Christophe : Les clients thaïlandais représentent 60%, le reste ce sont des Anglo-saxons, des Français… beaucoup sont des expatriés. Pour survivre, il faut miser sur des consommateurs locaux. La chute du tourisme cette année, je ne l’ai pas ressentie, il y a des jours où nous n’avons pas assez de tables, je prévois d’ailleurs d’agrandir et d’installer une terrasse sur le toit. 

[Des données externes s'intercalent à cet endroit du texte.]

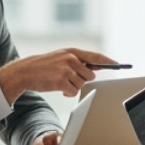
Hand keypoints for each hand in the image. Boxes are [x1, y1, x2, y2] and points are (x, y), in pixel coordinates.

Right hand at [0, 48, 118, 101]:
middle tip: (67, 78)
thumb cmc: (45, 67)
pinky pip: (73, 91)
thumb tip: (95, 68)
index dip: (108, 61)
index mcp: (72, 52)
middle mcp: (71, 59)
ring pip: (82, 84)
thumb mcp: (61, 58)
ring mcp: (66, 69)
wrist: (25, 72)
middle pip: (90, 75)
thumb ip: (78, 61)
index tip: (119, 64)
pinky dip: (67, 92)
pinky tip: (57, 87)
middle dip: (81, 80)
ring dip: (73, 86)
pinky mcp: (61, 81)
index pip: (95, 56)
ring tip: (60, 81)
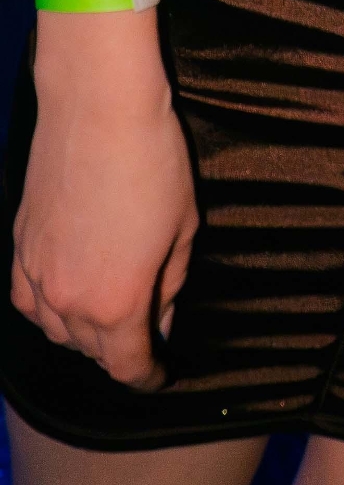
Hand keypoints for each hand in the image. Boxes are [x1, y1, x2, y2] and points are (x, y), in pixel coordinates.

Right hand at [11, 33, 198, 388]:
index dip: (149, 376)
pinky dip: (48, 309)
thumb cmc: (154, 164)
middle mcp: (68, 301)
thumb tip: (160, 320)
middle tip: (146, 335)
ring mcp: (36, 275)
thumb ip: (170, 287)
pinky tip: (65, 296)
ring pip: (55, 330)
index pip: (128, 366)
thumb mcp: (184, 230)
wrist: (98, 109)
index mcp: (117, 305)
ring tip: (109, 317)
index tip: (161, 374)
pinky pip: (28, 300)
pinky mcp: (19, 246)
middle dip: (120, 351)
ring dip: (82, 333)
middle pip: (91, 351)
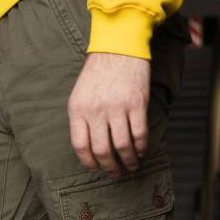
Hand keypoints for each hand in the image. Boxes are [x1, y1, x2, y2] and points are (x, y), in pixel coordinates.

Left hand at [68, 52, 150, 177]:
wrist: (118, 47)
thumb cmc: (98, 73)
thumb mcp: (80, 95)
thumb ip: (81, 120)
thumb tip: (88, 150)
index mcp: (78, 110)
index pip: (80, 146)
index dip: (89, 163)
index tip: (96, 169)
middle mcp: (96, 110)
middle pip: (102, 150)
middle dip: (110, 167)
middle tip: (115, 172)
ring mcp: (117, 107)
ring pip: (122, 146)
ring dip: (128, 160)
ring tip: (131, 166)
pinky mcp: (136, 103)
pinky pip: (139, 134)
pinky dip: (141, 147)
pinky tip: (141, 152)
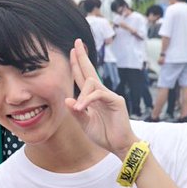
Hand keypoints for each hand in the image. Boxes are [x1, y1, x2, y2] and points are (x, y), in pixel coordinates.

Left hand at [64, 39, 136, 156]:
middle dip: (81, 57)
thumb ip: (76, 111)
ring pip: (92, 82)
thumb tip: (67, 99)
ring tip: (80, 109)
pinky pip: (99, 94)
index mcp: (93, 97)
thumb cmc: (103, 134)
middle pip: (90, 71)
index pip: (83, 77)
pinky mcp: (116, 101)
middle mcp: (102, 93)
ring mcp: (110, 96)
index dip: (77, 65)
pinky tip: (83, 108)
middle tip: (76, 42)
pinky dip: (88, 100)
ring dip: (82, 94)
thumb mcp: (84, 123)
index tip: (72, 51)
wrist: (119, 145)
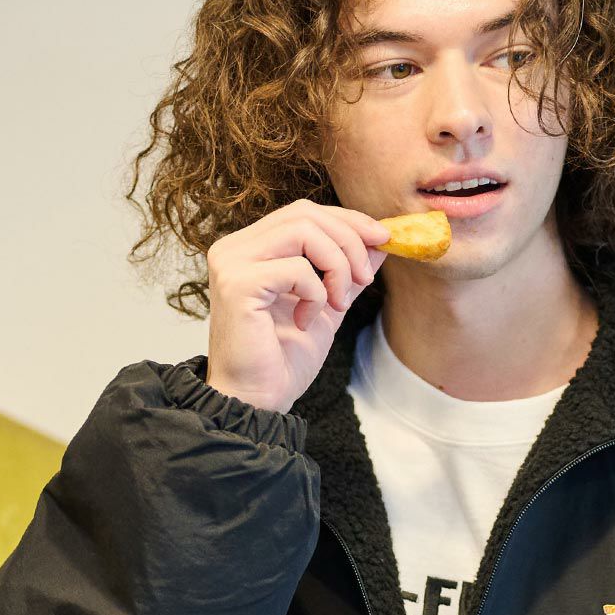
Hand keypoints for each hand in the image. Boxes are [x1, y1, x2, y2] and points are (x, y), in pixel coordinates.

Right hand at [206, 200, 390, 414]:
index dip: (347, 220)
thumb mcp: (327, 306)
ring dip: (337, 266)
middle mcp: (235, 248)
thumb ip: (345, 272)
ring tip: (338, 303)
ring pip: (303, 231)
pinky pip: (297, 269)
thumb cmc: (282, 361)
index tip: (382, 238)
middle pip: (304, 214)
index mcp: (251, 249)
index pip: (302, 213)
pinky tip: (307, 322)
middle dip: (349, 240)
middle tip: (366, 279)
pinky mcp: (238, 284)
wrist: (259, 401)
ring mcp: (232, 263)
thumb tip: (379, 243)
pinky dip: (316, 294)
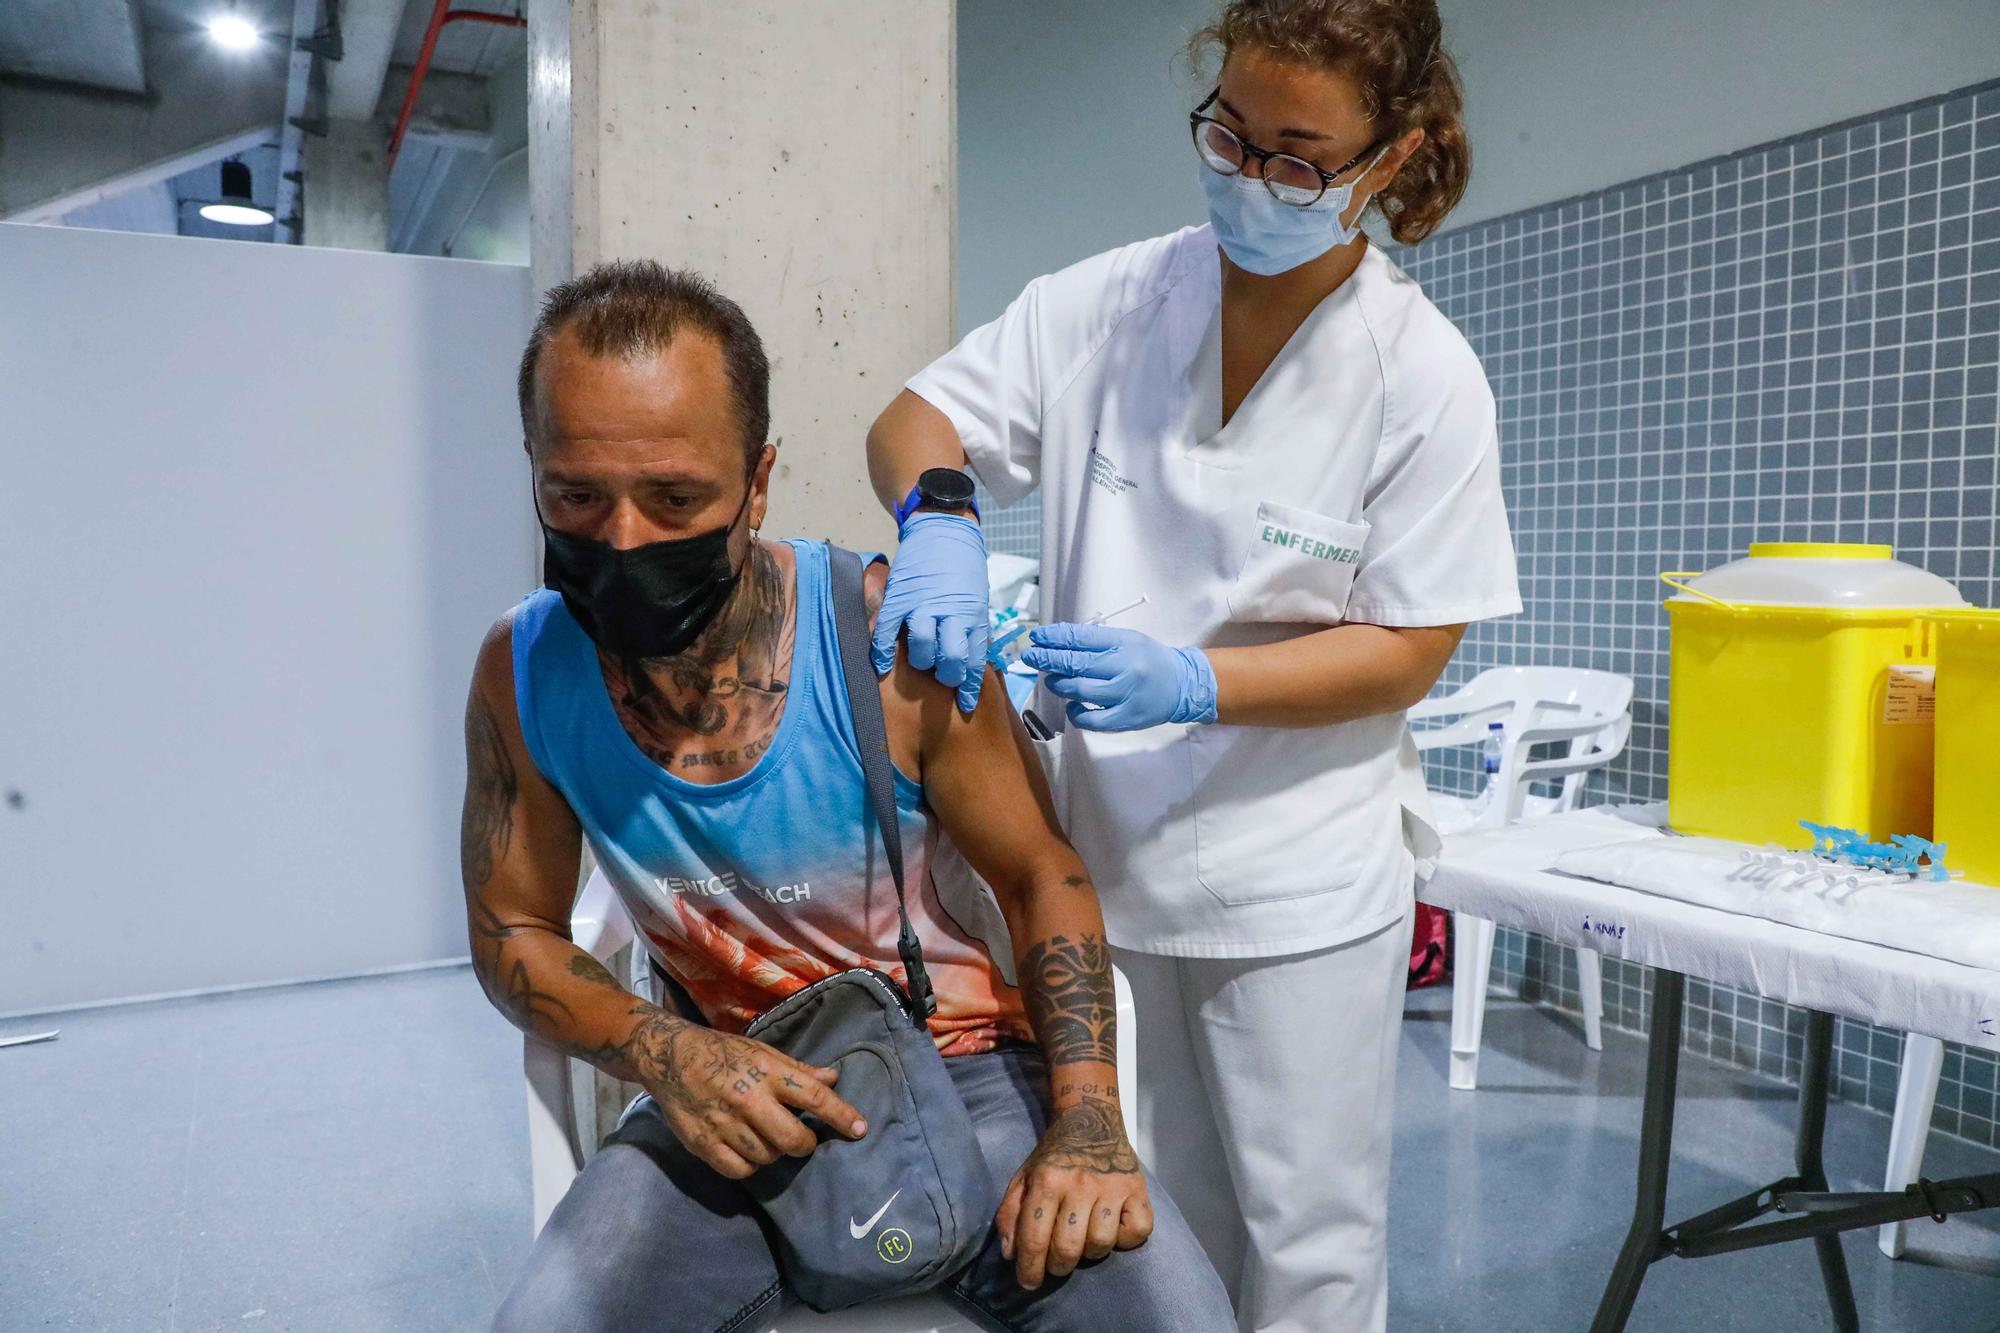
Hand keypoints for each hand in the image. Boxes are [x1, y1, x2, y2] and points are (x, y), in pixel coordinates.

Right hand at [632, 1015, 867, 1179]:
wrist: (669, 1057)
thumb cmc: (723, 1052)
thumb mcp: (762, 1051)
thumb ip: (798, 1070)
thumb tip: (833, 1079)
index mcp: (767, 1071)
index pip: (813, 1096)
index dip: (841, 1115)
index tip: (860, 1129)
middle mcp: (747, 1097)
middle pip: (792, 1139)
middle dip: (804, 1144)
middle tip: (802, 1139)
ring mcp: (724, 1122)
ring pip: (767, 1157)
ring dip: (774, 1152)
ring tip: (765, 1136)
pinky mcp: (703, 1143)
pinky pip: (741, 1170)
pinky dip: (749, 1165)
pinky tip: (746, 1150)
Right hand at [871, 511, 989, 712]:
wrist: (942, 528)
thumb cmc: (962, 567)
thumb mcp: (976, 597)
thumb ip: (970, 626)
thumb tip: (969, 659)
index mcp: (973, 614)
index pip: (975, 660)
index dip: (969, 686)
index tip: (966, 704)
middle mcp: (950, 612)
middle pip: (950, 660)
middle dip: (947, 676)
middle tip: (942, 676)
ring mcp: (922, 605)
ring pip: (922, 649)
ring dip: (922, 662)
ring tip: (921, 660)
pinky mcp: (899, 598)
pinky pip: (888, 633)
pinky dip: (883, 653)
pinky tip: (882, 666)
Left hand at [996, 1096, 1151, 1288]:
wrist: (1091, 1118)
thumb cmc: (1055, 1155)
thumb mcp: (1023, 1176)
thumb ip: (1010, 1213)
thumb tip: (1011, 1254)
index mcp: (1047, 1180)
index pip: (1035, 1237)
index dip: (1029, 1268)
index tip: (1028, 1282)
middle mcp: (1080, 1183)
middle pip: (1068, 1247)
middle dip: (1058, 1267)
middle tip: (1056, 1265)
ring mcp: (1112, 1185)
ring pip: (1101, 1243)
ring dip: (1089, 1254)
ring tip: (1083, 1243)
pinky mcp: (1138, 1188)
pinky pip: (1137, 1231)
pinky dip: (1125, 1240)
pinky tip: (1112, 1230)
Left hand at [1020, 623, 1217, 731]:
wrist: (1183, 685)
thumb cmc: (1149, 660)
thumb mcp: (1127, 640)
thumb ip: (1096, 641)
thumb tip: (1057, 640)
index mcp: (1125, 643)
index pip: (1082, 638)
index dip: (1055, 637)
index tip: (1036, 636)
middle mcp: (1125, 667)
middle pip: (1077, 663)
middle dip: (1048, 659)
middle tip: (1030, 657)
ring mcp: (1126, 694)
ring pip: (1080, 690)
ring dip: (1059, 685)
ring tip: (1052, 681)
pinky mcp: (1127, 718)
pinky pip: (1092, 719)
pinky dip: (1075, 713)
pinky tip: (1072, 706)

Quels sont vos futurs projets ?

Nicolas : Nous venons d’ouvrir notre septième point de vente à Central Plaza Chiangmai Airport et nous avons actuellement 80 employés. La mayonnaise a vraiment bien pris et je prévois d’ouvrir encore d’autres magasins, d’agrandir l’atelier de production. J’ai envie de sortir de Chiang Mai. Cela fait maintenant longtemps que je ne suis plus derrière les fourneaux, je n’ai pas encore décidé si j’allais développer la marque sous forme de franchises. J’ai envie de garder un certain contrôle. Après, je suis aussi un aventurier, je pourrais très bien me lancer dans autre chose. 

Christophe : J’aimerais ouvrir d’autres boulangeries à Chiang Mai, du côté de Thapae Gate ou Nimman… Il faut bloquer le marché, le fermer, on ne sait jamais, si un jour des enseignes telles que Paul ou Eric Kayser cherchaient à s’implanter ici. Aujourd’hui, j’ai un atelier de production au top, je suis capable d’aller m’installer à côté de mon concurrent ou en face de chez lui! Je mise avant tout sur la qualité, la plupart des matières premières sont importées, je ne travaille qu’avec du vrai beurre. Ce que je fais aujourd’hui, c’est surtout pour Victor, mon chef pâtissier, un jeune vietnamien de 25 ans qui a grandi en France et qui est champion de boxe thaïlandaise, il a une place à saisir à Chiang Mai. En Thaïlande, si vous savez vous y prendre, il y a beaucoup d’opportunités.